> **Task brief**: What you need to produce from the material below is an exact transcription of the lines from the one with "camera: 55 degrees left, 0 degrees up" through the one with "(423, 471) = (820, 479): plush", both included, and no other line.

> **Material provided**:
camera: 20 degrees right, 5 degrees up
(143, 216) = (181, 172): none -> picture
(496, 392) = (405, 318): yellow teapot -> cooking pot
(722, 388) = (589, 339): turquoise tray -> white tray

--

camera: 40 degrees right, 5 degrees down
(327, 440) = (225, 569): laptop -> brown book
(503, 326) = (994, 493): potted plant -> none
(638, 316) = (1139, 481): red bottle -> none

* * *

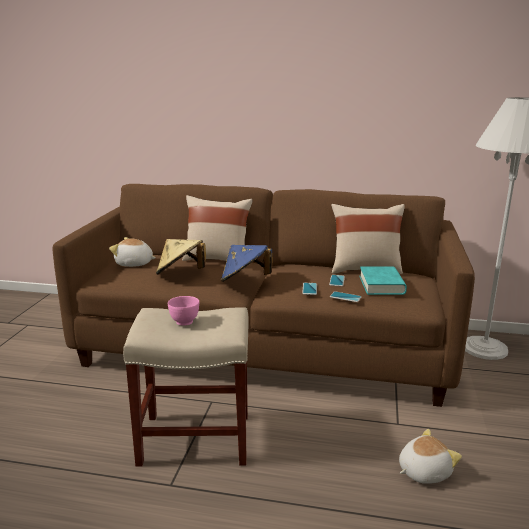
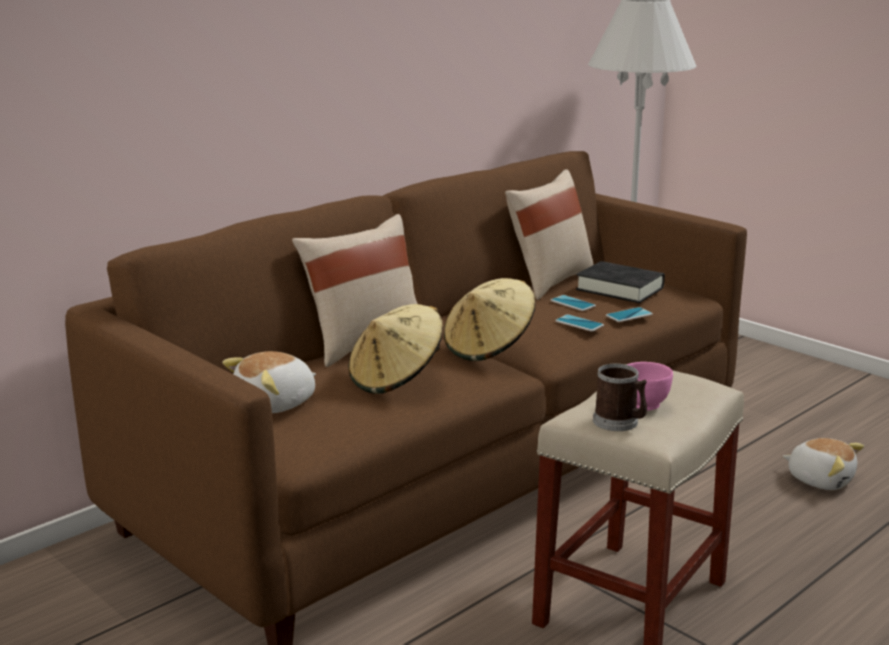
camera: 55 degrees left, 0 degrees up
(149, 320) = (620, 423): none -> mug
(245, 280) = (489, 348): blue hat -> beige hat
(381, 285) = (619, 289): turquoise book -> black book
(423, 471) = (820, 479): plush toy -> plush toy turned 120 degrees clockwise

> **Answer for this exercise**:
camera: 55 degrees left, 0 degrees up
(149, 320) = (620, 423): none -> mug
(245, 280) = (489, 348): blue hat -> beige hat
(381, 285) = (619, 289): turquoise book -> black book
(423, 471) = (820, 479): plush toy -> plush toy turned 120 degrees clockwise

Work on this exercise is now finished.